* [About this exercise] I'd like the data beneath this line reproduced exactly, without any of its images.
+++ Data in this exercise +++
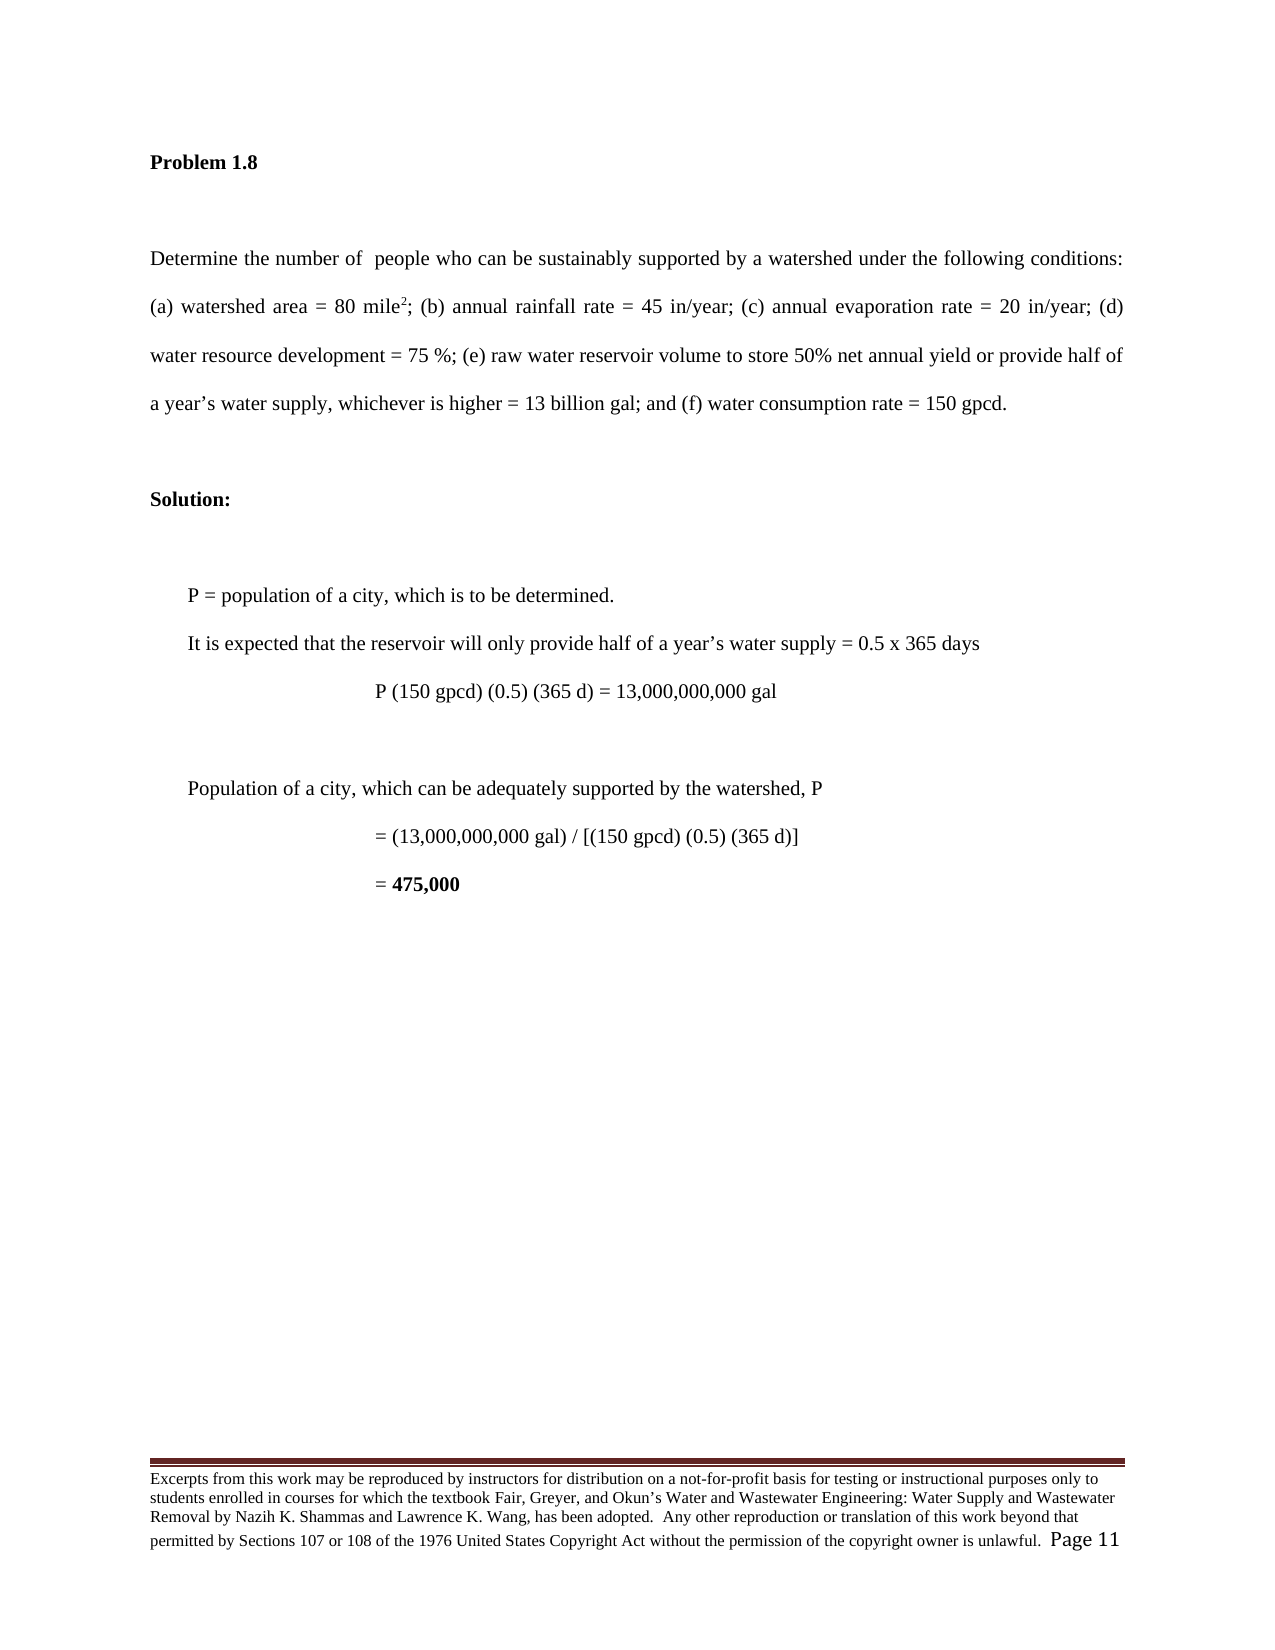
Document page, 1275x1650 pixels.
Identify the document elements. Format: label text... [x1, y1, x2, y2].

text Problem 1.8 [150, 150, 1125, 174]
text Solution: [150, 487, 1125, 511]
text = (13,000,000,000 gal) / [(150 gpcd) (0.5) (365 d)] [337, 824, 1125, 848]
text = 475,000 [300, 872, 1125, 896]
text P = population of a city, which is to be determined. [187, 583, 1125, 607]
text It is expected that the reservoir will only provide half of a year’s water supply = 0.5 x 365 days [187, 631, 1125, 655]
text P (150 gpcd) (0.5) (365 d) = 13,000,000,000 gal [337, 679, 1125, 703]
text Determine the number of people who can be sustainably supported by a watershed under the following conditions: (a) watershed area = 80 mile2; (b) annual rainfall rate = 45 in/year; (c) annual evaporation rate = 20 in/year; (d) water resource development = 75 %; (e) raw water reservoir volume to store 50% net annual yield or provide half of a year’s water supply, whichever is higher = 13 billion gal; and (f) water consumption rate = 150 gpcd. [150, 246, 1125, 415]
text Population of a city, which can be adequately supported by the watershed, P [187, 776, 1125, 800]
+++
* [Answer for the task]
Document page, 1275x1650 pixels.
Identify the document elements. Format: label text... [x1, y1, x2, y2].

text Problem 1.8 [150, 150, 1125, 174]
text Solution: [150, 487, 1125, 511]
text = (13,000,000,000 gal) / [(150 gpcd) (0.5) (365 d)] [337, 824, 1125, 848]
text = 475,000 [300, 872, 1125, 896]
text P = population of a city, which is to be determined. [187, 583, 1125, 607]
text It is expected that the reservoir will only provide half of a year’s water supply = 0.5 x 365 days [187, 631, 1125, 655]
text P (150 gpcd) (0.5) (365 d) = 13,000,000,000 gal [337, 679, 1125, 703]
text Determine the number of people who can be sustainably supported by a watershed under the following conditions: (a) watershed area = 80 mile2; (b) annual rainfall rate = 45 in/year; (c) annual evaporation rate = 20 in/year; (d) water resource development = 75 %; (e) raw water reservoir volume to store 50% net annual yield or provide half of a year’s water supply, whichever is higher = 13 billion gal; and (f) water consumption rate = 150 gpcd. [150, 246, 1125, 415]
text Population of a city, which can be adequately supported by the watershed, P [187, 776, 1125, 800]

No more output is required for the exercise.